La visite des studios de TF1, le 12 avril 2019, a été une véritable aventure pour ces jeunes promus. Mais au-delà, elle a été l’occasion de les former à la prise de son, de photo, à l’observation. Anne l’a bien compris, l’EMI s’enseigne chaque fois que cela est possible. « C’est une discipline transversale, elle peut être dans tous les apprentissages, la lecture, l’histoire, la géographie, la recherche, etc. »
Cette passionnée d’arts visuels ne se destinait pas, au départ, à s’investir dans l’EMI. En 1991, elle obtient son bac lettres option cinéma, à Orléans. Elle découvre sa passion pour les enfants au travers de « petits boulots ». Son projet professionnel est arrêté, elle veut devenir enseignante.
Elle enchaîne alors une classe préparatoire au lycée Condorcet, à Paris, une licence de lettres modernes à Paris III. Elle passe ensuite le concours de professeur des écoles, passe deux ans à l’IUFM (institut universitaire de formation des maîtres). Depuis 1997, elle enseigne en élémentaire au sein de l’Éducation nationale.

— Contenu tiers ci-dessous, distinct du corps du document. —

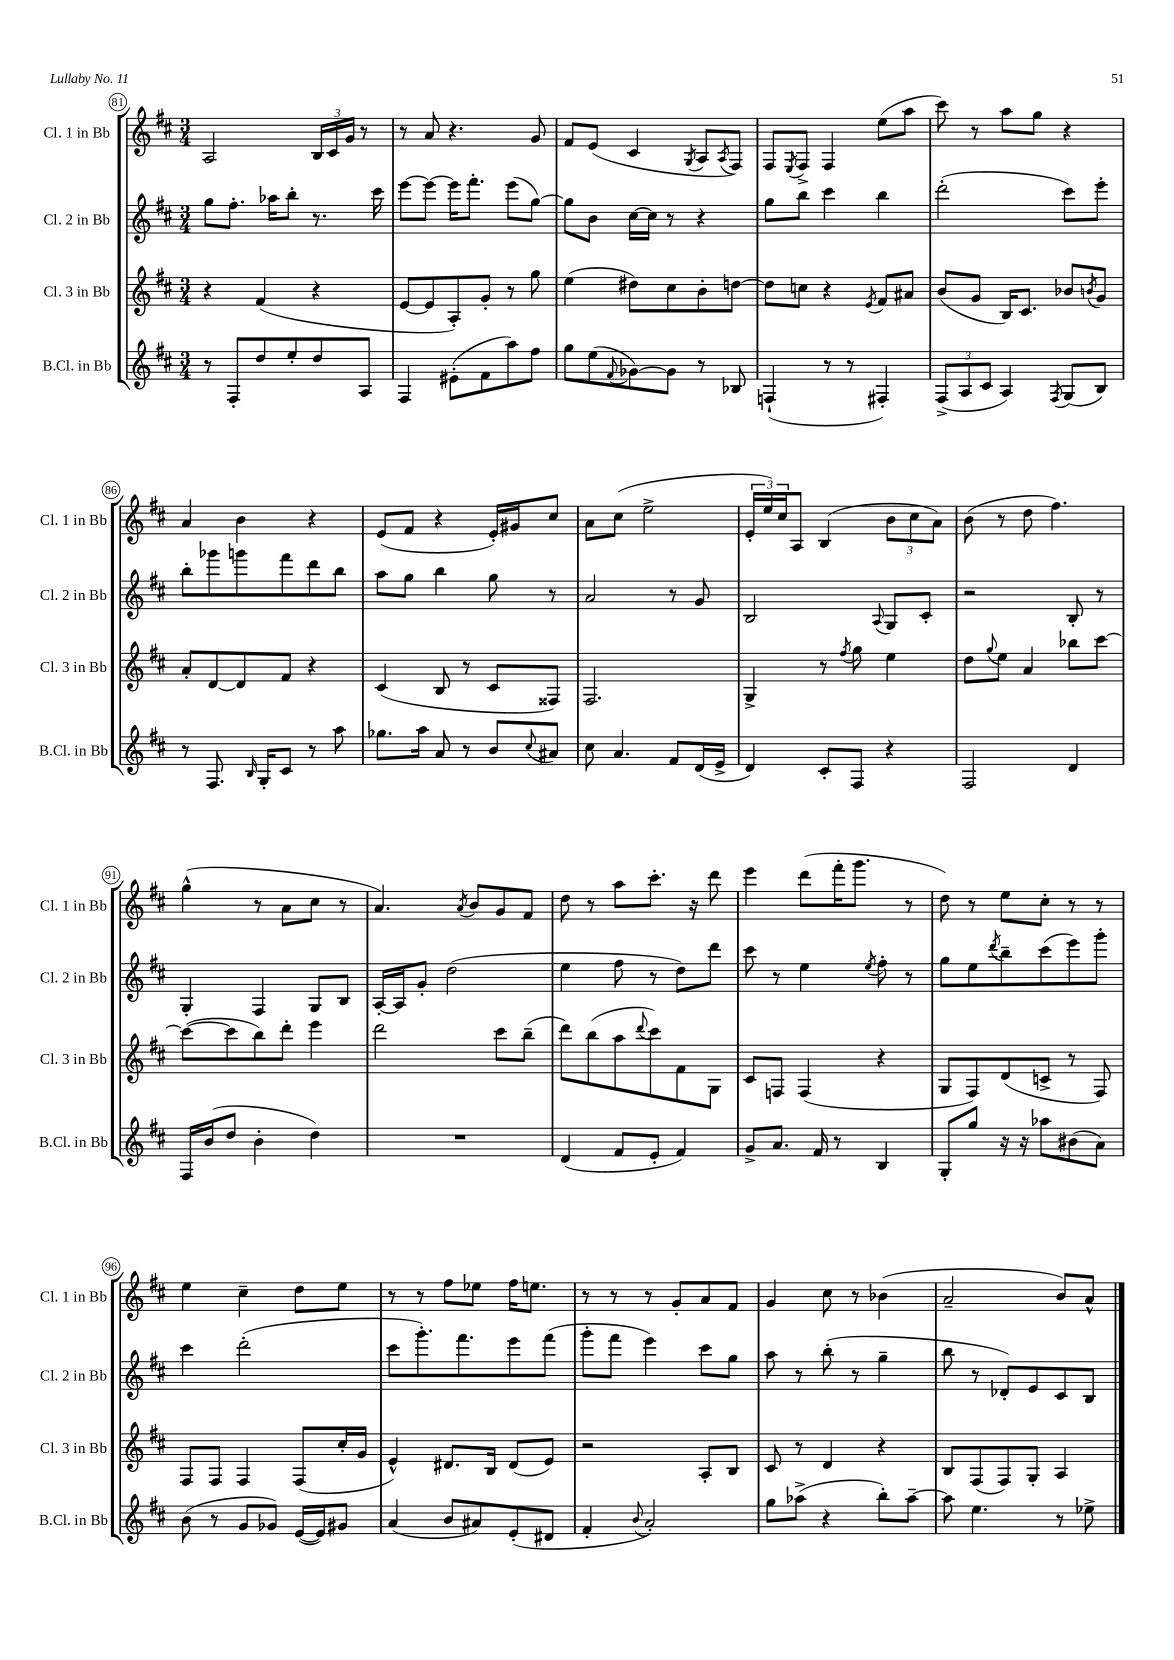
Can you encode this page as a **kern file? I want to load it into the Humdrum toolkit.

**kern	**kern	**kern	**kern
*staff4	*staff3	*staff2	*staff1
*clefG2	*clefG2	*clefG2	*clefG2
*k[f#c#]	*k[f#c#]	*k[f#c#]	*k[f#c#]
*M3/4	*M3/4	*M3/4	*M3/4
8r	4r	8gg	2A
8F#'	.	8.ff#'	.
8dd	(4f#	.	.
.	.	16aa-	.
8ee'	.	8bb'	.
8dd	4r	8.r	24B
.	.	.	24c#
.	.	.	24g
8A	.	.	8r
.	.	16ccc#	.
=	=	=	=
4F#	[8e	[8eee	8r
.	8e]	8eee_	8a
(8e#'	8A')	16eee]	4.r
.	.	8.fff#'	.
8f#	8g'	.	.
8aa)	8r	(8eee	.
8ff#	8gg	[8gg)	8g
=	=	=	=
8gg	(4ee	8gg]	8f#
(8ee	.	8b	(8e
8qqf#	.	.	.
[8g-)	8dd#)	[16cc#	4c#
.	.	16cc#]	.
8g-]	8cc#	8r	.
.	.	.	8qG
8r	8b'	4r	8A
.	.	.	8qA
8B-	[8dd	.	8F#)
=	=	=	=
(4F`	8dd]	8gg	8F#
.	.	.	8qE
.	8cc	8bb	8F#^
8r	4r	4ccc#	4F#
8r	.	.	.
.	8qe	.	.
4F#')	8f#	4bb	(8ee
.	8a#	.	8aa
=	=	=	=
(12F#^	(8b	(2ddd'	8ccc#)
12A	.	.	.
.	8g	.	8r
12c#	.	.	.
4A)	16B)	.	8aa
.	8.c#	.	.
.	.	.	8gg
8qF#	.	.	.
(8G	8b-	8ccc#)	4r
.	8qb	.	.
8B)	8g	8eee'	.
=	=	=	=
8r	8a'	8bb'	4a
8.F#	[8d	8ggg-	.
.	8d]	8ggg	4b
16qqB	.	.	.
16G'	.	.	.
8c#	8f#	8fff#	.
8r	4r	8ddd	4r
8aa	.	8bb	.
=	=	=	=
8.gg-	(4c#	8aa	(8e
.	.	8gg	8f#
16aa	.	.	.
8a	8B	4bb	4r
8r	8r	.	.
8b	8c#	8gg	16e')
.	.	.	16g#
8qqcc#	.	.	.
8a#	8F##)	8r	8cc#
=	=	=	=
8cc#	2.F#	2a	8a
4.a	.	.	(8cc#
.	.	.	2ee^
8f#	.	8r	.
(16d	.	8g	.
16e^	.	.	.
=	=	=	=
4d)	4G^	2B	24e'
.	.	.	24ee)
.	.	.	24cc#
.	.	.	8A
8c#'	8r	.	(4B
.	8qff#	.	.
8F#	8gg	.	.
.	.	8qqA	.
4r	4ee	8G	12b
.	.	.	12cc#
.	.	8c#'	.
.	.	.	12a)
=	=	=	=
2F#	8dd	2r	(8b
.	8qqgg	.	.
.	8ee	.	8r
.	4a	.	8dd
.	.	.	4.ff#)
4d	8bb-	8B'	.
.	[8ccc#	8r	.
=	=	=	=
16F#	(8ccc#_	4G'	(4gg^^
(16b	.	.	.
8dd	8ccc#]	.	.
4b'	8bb)	4F#	8r
.	8ddd'	.	8a
4dd)	4eee	8G	8cc#
.	.	8B	8r
=	=	=	=
2.r	2ddd	[16A'	4.a)
.	.	16A]	.
.	.	8g'	.
.	.	(2dd	.
.	.	.	8qa
.	.	.	8b
.	8ccc#	.	8g
.	(8bb~	.	8f#
=	=	=	=
(4d	8ddd)	4ee	8dd
.	(8bb	.	8r
8f#	8aa	8ff#	8aa
.	8qqddd	.	.
8e'	8ccc#)	8r	8.ccc#'
4f#)	8f#	8dd)	.
.	.	.	16r
.	8G	8ddd	8ddd
=	=	=	=
8g^	8c#	8ccc#	4eee
8.a	8F	8r	.
.	(4F	4ee	(8ddd
16f#	.	.	.
8r	.	.	16fff#'
.	.	.	8.ggg
.	.	8qee	.
4B	4r	8ff#'	.
.	.	8r	8r
=	=	=	=
8G'	8G	8gg	8dd)
8gg	8F#)	8ee	8r
.	.	8qddd	.
16r	(8d	8bb~	8ee
16r	.	.	.
8aa-	8c^	(8ccc#	8cc#'
(8b#	8r	8eee)	8r
8a)	8F#)	8ggg'	8r
=	=	=	=
(8b	8F#	4ccc#	4ee
8r	8F#	.	.
8g	4F#	(2ddd'	4cc#~
8g-)	.	.	.
([16e	(8F#	.	8dd
16e])	.	.	.
8g#	16cc#'	.	8ee
.	16g	.	.
=	=	=	=
(4a	4e^^)	8ccc#	8r
.	.	8.ggg')	8r
8b	8.d#	.	8ff#
.	.	8.fff#	.
8a#)	.	.	8ee-
.	16B	.	.
(8e'	(8d#	8eee	16ff#
.	.	.	8.ee
8d#	8e)	(8fff#	.
=	=	=	=
4f#'	2r	8ggg'	8r
.	.	8fff#	8r
8qqb	.	.	.
2a')	.	4eee)	8r
.	.	.	8g'
.	8A'	8ccc#	8a
.	8B	8gg	8f#
=	=	=	=
8gg	8c#	8aa	4g
(8aa-^	8r	8r	.
4r	4d	(8bb'	8cc#
.	.	8r	8r
8bb')	4r	4gg~	(4b-
[8aa-~	.	.	.
=	=	=	=
8aa-]	8B	8bb	2a~
4.ee	(8F#	8r	.
.	8F#)	8d-')	.
.	8G'	8e	.
8r	4A	8c#	8b)
8ee-^	.	8B	8a^^
==	==	==	==
*-	*-	*-	*-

Et puis vient l’heure de la lassitude et du questionnement professionnel. Elle s’interroge et pense à se reconvertir. Elle décide donc de s’inscrire, en 2015, en formation continue au master de journalisme du Celsa (Ecole de hautes études en sciences de l’information et de la communication, Neuilly-sur-Seine).
« Pour suivre cette formation, j’ai dû travailler à mi-temps pendant deux ans. J’ai tout financé moi-même. Je n’ai bénéficié d’aucune aide. J’avais trois jours de formation tous les quinze jours. J’enseignais à Orléans, je devais donc m’organiser. Mais j’étais vraiment motivée… »
Pourtant, elle n’est pas allée au bout. Elle se considère comme « multi-casquettes » et l’idée de s’enfermer dans un autre métier ne la séduisait guère. Armée de toute ses connaissances, elle préfère combiner journalisme et pédagogie.
Ce qui n’est pas pour déplaire à Frédéric Dupin, directeur de l’école Jean-Zay, qui admet volontiers que « chaque fois qu’elle porte un projet innovant ou fédérateur, tout le monde la suit : les enseignants, les élèves et les parents. Le fait qu’elle prenne tous les élèves de l’école par petits groupes pour le club presse qu’elle anime, ça dynamise toute l’école ».
Malgré son engouement et son courage, cette enseignante dévouée ne cache pas son dépit face au manque de moyens auquel elle fait face au quotidien. « Je me sens très seule depuis des années, il n’y a aucune reconnaissance », avoue-t-elle.
Même si elle se rend compte de la chance qu’elle a de pouvoir bénéficier d’une webradio académique – privilège de l’académie Orléans-Tours – elle regrette de n’avoir aucune ressource financière pour ses projets.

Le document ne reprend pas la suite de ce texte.